Weil Portugal bislang anders war. Das hat mit der langen Diktatur zu tun, dem Salazar-Regime, mit einer friedlichen Revolution in den siebziger Jahren und dem Argwohn der Portugiesen gegenüber jedem Anflug von Faschismus. Das hat mit der schlechten ökonomischen Lage zu tun – wer wenig hat, wählt links, so war es in Portugal schon immer. Aber Portugal ist auch eines der Länder, die während der Wirtschaftskrise besonders gelitten haben. Gespart wurde bei Löhnen, Pensionen und Familienbeihilfen, bei Angestellten im öffentlichen Dienst und bei der Infrastruktur. Die Krise beendete das nicht. Jahrelang lag die Jugendarbeitslosigkeit bei mehr als 40 Prozent. Trotzdem wählten die Portugiesen wieder links. Auf den liberal-konservativen Premier Pedro Passos Coelho folgte 2015 António Costa, der ehemalige Bürgermeister von Lissabon, ein Sozialist.

§ Keypoint-Daten von Körper oder Hand:

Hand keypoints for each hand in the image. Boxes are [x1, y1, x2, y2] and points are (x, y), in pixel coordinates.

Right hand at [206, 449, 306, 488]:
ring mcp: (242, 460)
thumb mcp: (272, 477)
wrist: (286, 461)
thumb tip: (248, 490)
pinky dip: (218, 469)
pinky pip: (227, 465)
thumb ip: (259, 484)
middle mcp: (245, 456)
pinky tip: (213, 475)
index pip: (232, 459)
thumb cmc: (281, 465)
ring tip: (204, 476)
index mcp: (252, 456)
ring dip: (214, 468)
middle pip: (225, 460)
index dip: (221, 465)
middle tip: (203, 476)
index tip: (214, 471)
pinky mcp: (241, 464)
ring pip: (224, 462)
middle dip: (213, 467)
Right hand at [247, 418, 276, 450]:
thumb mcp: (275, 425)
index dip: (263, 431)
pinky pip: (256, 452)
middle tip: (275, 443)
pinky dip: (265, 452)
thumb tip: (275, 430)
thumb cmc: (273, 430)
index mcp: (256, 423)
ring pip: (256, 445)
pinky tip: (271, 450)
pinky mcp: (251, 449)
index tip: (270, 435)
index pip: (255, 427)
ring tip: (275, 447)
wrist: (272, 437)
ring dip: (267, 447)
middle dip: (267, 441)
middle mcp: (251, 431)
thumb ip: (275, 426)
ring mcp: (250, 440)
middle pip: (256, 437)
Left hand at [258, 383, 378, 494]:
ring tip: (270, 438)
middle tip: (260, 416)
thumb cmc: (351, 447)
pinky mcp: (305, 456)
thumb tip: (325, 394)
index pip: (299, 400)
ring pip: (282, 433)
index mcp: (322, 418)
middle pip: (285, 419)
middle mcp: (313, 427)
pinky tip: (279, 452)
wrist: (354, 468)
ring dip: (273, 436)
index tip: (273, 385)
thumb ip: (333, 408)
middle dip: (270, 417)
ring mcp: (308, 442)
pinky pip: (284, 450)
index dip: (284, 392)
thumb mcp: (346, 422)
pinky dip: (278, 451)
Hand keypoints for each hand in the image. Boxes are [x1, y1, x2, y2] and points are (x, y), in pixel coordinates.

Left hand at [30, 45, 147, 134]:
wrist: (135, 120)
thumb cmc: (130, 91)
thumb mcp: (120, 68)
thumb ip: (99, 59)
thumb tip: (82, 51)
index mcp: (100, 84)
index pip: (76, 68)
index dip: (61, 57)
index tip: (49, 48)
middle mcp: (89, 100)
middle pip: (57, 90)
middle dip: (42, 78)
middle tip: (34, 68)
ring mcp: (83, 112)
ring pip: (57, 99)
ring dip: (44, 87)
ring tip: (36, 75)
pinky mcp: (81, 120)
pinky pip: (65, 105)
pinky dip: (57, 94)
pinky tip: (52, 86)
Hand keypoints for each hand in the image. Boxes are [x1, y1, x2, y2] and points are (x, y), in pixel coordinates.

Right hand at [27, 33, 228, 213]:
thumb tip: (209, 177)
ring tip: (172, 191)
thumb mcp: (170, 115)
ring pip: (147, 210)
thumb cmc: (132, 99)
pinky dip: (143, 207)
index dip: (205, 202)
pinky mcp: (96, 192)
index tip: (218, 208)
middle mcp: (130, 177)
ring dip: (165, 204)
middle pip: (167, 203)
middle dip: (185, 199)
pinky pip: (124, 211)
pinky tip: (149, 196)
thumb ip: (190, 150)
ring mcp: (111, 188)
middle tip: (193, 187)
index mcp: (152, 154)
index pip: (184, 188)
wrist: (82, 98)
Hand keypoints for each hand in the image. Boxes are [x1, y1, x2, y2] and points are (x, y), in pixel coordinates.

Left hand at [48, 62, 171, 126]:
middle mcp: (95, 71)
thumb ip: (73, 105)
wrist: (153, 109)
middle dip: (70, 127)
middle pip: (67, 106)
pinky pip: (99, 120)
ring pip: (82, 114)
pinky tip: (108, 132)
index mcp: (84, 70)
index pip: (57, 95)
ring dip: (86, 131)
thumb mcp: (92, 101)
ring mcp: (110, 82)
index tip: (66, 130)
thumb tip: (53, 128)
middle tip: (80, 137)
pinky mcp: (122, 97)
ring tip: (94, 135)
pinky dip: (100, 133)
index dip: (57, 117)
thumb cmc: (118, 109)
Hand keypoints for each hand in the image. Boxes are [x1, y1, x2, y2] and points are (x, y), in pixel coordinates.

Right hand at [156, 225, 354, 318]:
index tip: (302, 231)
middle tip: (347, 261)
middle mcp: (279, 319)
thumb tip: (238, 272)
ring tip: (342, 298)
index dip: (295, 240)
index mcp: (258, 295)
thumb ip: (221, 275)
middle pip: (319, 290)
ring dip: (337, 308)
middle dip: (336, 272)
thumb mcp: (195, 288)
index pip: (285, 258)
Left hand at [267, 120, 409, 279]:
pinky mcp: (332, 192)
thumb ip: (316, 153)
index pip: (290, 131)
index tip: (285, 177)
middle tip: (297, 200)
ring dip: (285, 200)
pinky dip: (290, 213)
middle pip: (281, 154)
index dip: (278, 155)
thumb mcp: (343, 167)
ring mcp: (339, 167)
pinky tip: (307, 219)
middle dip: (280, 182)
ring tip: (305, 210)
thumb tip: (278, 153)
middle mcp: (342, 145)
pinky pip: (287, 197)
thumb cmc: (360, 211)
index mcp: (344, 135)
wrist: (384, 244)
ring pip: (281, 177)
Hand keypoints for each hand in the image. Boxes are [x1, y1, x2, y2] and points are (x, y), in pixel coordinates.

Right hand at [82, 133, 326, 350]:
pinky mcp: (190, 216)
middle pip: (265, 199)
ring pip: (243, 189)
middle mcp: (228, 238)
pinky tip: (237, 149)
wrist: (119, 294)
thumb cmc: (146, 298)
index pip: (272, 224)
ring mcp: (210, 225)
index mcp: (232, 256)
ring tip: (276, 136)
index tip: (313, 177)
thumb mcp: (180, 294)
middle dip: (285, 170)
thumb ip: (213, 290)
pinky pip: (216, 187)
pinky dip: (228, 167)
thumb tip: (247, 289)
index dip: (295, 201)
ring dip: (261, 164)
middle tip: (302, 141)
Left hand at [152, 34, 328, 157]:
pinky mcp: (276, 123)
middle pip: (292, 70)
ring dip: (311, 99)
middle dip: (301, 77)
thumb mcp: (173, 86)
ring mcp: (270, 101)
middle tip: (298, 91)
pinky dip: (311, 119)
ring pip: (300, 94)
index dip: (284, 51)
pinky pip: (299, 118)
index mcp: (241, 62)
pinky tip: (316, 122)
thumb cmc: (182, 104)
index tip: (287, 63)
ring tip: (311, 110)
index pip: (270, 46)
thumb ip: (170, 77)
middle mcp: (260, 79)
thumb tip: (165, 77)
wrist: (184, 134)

§ AUFGABEN:
A - Wie hoch lag laut dem Auszug über Portugal jahrelang die Jugendarbeitslosigkeit?
B - Bitte schreiben Sie den Auszug über Portugal im Anschluss an seinen letzten Satz weiter.

§ LÖSUNGEN IM EINZELNEN:
A - Bei mehr als 40 Prozent.

B -
Ausländerfeindlichkeit bislang kein politisches Instrument
Chega (auf Deutsch: „Jetzt reicht’s“) heißt die neue rechtspopulistische Partei, die vor eineinhalb Jahren mit einem Prozent der Stimmen ins Parlament eingezogen ist. Das klingt, an europäischen Maßstäben gemessen, ziemlich unerheblich, aber politische Beobachter prophezeien ihr ein großes Potential. Chega verbreitet Fake News, chauvinistische Weisheiten, fordert eine Einheitsteuer und lockt diejenigen, die sich abgehängt fühlen. Seit Juli gehört sie gemeinsam mit den französischen, italienischen und österreichischen Rechtskonservativen zum europäischen Parteienbündnis Identität und Demokratie. Bei der Präsidentenwahl im Januar erzielte der Parteichef und Gründer André Ventura knapp zwölf Prozent der Stimmen. Für ein Land, das bislang ohne nennenswerte rechtsextreme Kräfte auskam, ist der dritte Platz im politischen Gefüge eine ziemliche Überraschung.